It’s easy to see by Hensel that $O_F^{\times e}=O_F^{\times}$. But, if $K=F(\mu_e)$, then $N_{L/K}O_L^{\times} \supset O_K^{\times e}$, thus $N_{L/K}O_L^{\times} \supset N_{K/F}O_K^{\times e} =(N_{K/F}O_K^{\times})^e=O_F^{\times e}=O_F^{\times}$.


The result is true if you assume in fact that $L/F$ is Galois, totally ramified and tamely ramified (so that, in fact, $L=F$).

Indeed, let $k$ be the residue field and $q$ its cardinality, $e$ the ramification degree of $L/F$.

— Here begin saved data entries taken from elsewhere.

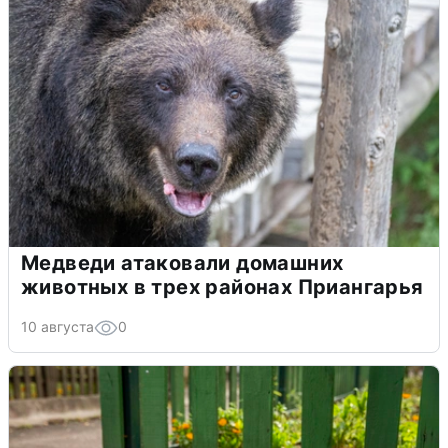
Медведи атаковали домашних
животных в трех районах Приангарья
10 августа
0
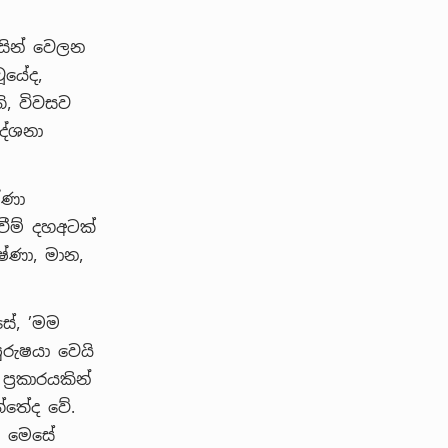
සින් වෙලන
ූයේද,
ි, විවසව
දේශනා
්ණා
වීම් දහඅටක්
්ණා, මාන,
සේ, ’මම
පුරුෂයා වෙයි
‍රකාරයකින්
්තේද වේ.
ේ. මෙසේ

Because the norm is surjective, and the norm is the $e$-th power on the residue field, we see that the $e$-th power is a surjective function $k \rightarrow k$. Thus, by Hensel, $O_L^{\times e}=O_L^{\times}$.

It follows that there is a uniformizer $\varpi_L$ of $L$ such that $\varpi_L^e=\varpi_F$ is a uniformizer of $F$. Thus, for every $\sigma \in Gal(L/F)$, $\sigma(\varpi_L)/\varpi_L$ is a $e$-th root of unity in $L$, so by the above is one, so that $\varpi_L \in L^{Gal(L/F)}=F$ hence $e=1$ and $L=F$.


I always forget the name of this fact, but the idea is that if $L/K$ is a finite extension of $p$-adic fields, by class field theory $K^{\times}/N_{L/K}L^{\times}$ is an abelian invariant of the extension $L/K$, that is, its cardinality is the degree of the largest abelian extension of $K$ contained in $L$. The part of this quotient that comes from the valuation comes from the residual degree – so that the cardinality of $O_K^{\times}/N_{L/K}O_L^{\times}$ comes from the ramification degree of the largest abelian extension of $K$ contained in $L$.